Esatto. Con una grande perdita finanziaria e una piccola emissione di elementi radioattivi nell’atmosfera. Occorre notare che la gran parte delle emissioni a Fukushima, comunque limitate, non vennero dai tre reattori che subirono meltdown, bensì dalle barre di combustibile di un quarto reattore che erano conservate in una piscina di raffreddamento. Il terremoto causò la perdita dell’acqua della piscina e, di lì a poco, il surriscaldamento e la fusione delle barre e la fuoriuscita di elementi radioattivi volatili.
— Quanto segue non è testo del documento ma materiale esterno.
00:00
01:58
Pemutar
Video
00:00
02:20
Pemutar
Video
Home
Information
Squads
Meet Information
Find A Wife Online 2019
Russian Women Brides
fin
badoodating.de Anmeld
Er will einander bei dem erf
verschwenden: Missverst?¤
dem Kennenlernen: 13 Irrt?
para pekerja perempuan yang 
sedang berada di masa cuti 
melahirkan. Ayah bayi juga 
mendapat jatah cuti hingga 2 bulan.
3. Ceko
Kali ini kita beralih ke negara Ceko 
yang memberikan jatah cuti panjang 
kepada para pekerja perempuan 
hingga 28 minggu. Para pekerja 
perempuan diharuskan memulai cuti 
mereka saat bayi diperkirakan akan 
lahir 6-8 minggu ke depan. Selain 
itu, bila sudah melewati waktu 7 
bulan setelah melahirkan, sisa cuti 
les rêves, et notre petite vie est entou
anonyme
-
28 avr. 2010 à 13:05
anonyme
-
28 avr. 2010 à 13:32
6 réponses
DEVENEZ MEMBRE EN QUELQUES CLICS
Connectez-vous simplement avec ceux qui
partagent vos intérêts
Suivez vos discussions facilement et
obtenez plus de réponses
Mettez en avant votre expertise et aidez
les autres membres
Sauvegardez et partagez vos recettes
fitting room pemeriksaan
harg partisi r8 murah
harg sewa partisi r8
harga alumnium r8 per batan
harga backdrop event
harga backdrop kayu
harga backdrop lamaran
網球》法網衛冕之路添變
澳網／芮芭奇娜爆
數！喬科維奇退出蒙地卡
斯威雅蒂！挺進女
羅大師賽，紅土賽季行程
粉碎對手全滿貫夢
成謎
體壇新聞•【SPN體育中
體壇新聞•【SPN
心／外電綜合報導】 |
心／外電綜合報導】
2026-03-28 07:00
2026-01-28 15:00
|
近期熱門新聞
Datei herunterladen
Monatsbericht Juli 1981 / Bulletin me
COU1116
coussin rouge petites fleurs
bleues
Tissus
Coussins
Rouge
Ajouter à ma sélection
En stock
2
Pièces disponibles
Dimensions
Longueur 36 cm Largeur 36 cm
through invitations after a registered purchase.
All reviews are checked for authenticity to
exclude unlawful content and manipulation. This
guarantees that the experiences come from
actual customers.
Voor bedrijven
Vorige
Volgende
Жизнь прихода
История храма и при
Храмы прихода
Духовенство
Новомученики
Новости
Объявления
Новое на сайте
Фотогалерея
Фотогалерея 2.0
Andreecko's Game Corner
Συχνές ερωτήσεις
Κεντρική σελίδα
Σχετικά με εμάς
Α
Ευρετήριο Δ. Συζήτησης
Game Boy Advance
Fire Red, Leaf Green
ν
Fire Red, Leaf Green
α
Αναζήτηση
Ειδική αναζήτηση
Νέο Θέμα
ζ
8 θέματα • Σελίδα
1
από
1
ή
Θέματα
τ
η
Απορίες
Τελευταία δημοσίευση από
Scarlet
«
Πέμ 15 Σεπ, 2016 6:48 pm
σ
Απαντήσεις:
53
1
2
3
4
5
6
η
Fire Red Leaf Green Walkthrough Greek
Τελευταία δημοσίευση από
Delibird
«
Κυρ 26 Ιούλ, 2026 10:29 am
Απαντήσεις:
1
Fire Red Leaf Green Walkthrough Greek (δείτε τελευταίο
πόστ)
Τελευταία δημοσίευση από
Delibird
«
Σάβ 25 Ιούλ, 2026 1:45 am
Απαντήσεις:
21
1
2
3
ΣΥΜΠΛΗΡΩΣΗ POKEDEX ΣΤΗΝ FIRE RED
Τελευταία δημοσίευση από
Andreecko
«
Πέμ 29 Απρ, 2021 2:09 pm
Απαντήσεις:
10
È anche importante rammentare che a Fukushima non ci furono vittime, e neppure un aumento dei casi di tumore dovuto alle radiazioni. I reattori di terza generazione sono già molto più sicuri di ogni altra fonte di energia e dopo quell’incidente sono stati dotati di sistemi di raffreddamento aggiuntivi per evitare il ripetersi di eventi simili.

In base a quanto dice, quindi, l’edificio di contenimento e i sistemi di emergenza rappresentano fra 80 e il 90 per cento del costo di un impianto nucleare di terza generazione?
È solo con l’economia di scala che per questi reattori si è riusciti a produrre energia elettrica a basso costo. Ed è proprio per questo che la ricerca si è concentrata su dimensioni inferiori, lavorando alla progettazione e realizzazione di Small Modular Reactors e di Advanced Modular Reactors. Come dice il nome, gli Small Modular Reactors (SMR) sono più piccoli, con taglie fra un terzo e un decimo della potenza dei grandi. Nei prossimi anni arriveranno i reattori avanzati, Advanced Modular Reactors (AMR), detti anche di quarta generazione, che usano tecnologie diverse per il raffreddamento. Fra questi ci sono anche gli AMR di Ultra Safe Nuclear.